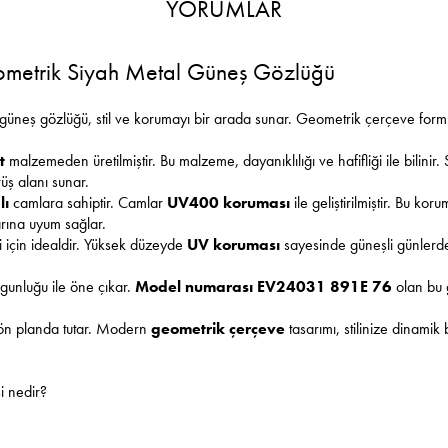
YORUMLAR
etrik Siyah Metal Güneş Gözlüğü
güneş gözlüğü, stil ve korumayı bir arada sunar. Geometrik çerçeve form
t
malzemeden üretilmiştir. Bu malzeme, dayanıklılığı ve hafifliği ile bilini
üş alanı sunar.
lı
camlara sahiptir. Camlar
UV400 koruması
ile geliştirilmiştir. Bu kor
arına uyum sağlar.
i için idealdir. Yüksek düzeyde
UV koruması
sayesinde güneşli günlerde 
gunluğu ile öne çıkar.
Model numarası EV24031 891E 76
olan bu g
 ön planda tutar. Modern
geometrik çerçeve
tasarımı, stilinize dinamik
 nedir?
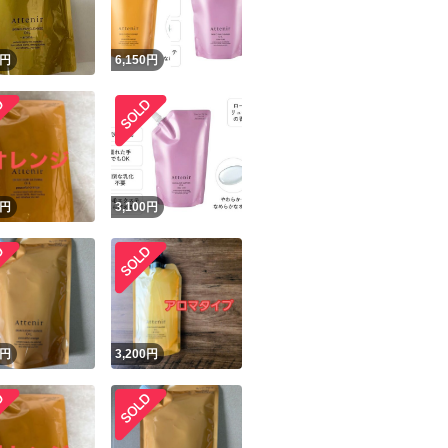
円
6,150
円
円
3,100
円
円
3,200
円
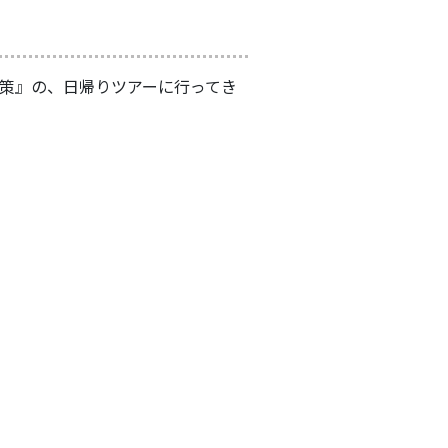
策』の、日帰りツアーに行ってき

_ _ _ _

Problem details: Can you set down every line of the listing above word for word, leaving the pictures out?

Task solution:
YORUMLAR
etrik Siyah Metal Güneş Gözlüğü
güneş gözlüğü, stil ve korumayı bir arada sunar. Geometrik çerçeve form
t
malzemeden üretilmiştir. Bu malzeme, dayanıklılığı ve hafifliği ile bilini
üş alanı sunar.
lı
camlara sahiptir. Camlar
UV400 koruması
ile geliştirilmiştir. Bu kor
arına uyum sağlar.
i için idealdir. Yüksek düzeyde
UV koruması
sayesinde güneşli günlerde 
gunluğu ile öne çıkar.
Model numarası EV24031 891E 76
olan bu g
 ön planda tutar. Modern
geometrik çerçeve
tasarımı, stilinize dinamik
 nedir?
円
6,150
円
円
3,100
円
円
3,200
円
策』の、日帰りツアーに行ってき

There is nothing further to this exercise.